Request: Scan the entries below for the word "Webex" and copy every line in which it occurs.

Given data:
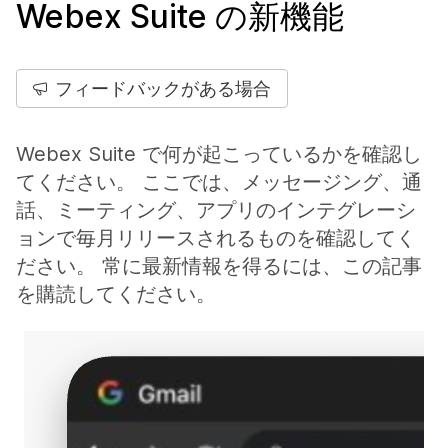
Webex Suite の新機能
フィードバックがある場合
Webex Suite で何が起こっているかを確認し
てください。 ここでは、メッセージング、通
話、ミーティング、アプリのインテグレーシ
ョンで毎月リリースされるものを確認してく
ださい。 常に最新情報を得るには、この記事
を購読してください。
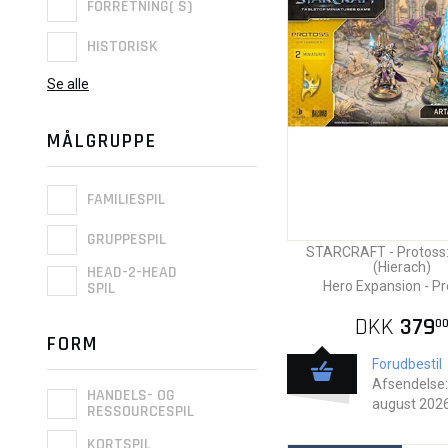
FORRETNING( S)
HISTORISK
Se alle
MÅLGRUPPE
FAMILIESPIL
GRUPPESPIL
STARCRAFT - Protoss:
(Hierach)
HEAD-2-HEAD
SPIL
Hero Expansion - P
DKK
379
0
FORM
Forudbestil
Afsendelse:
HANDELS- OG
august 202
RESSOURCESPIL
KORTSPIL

==

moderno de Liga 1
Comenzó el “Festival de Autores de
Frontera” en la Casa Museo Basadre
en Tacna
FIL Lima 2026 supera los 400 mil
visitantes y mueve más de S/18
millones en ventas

Solution for this problem:
Webex Suite の新機能
Webex Suite で何が起こっているかを確認し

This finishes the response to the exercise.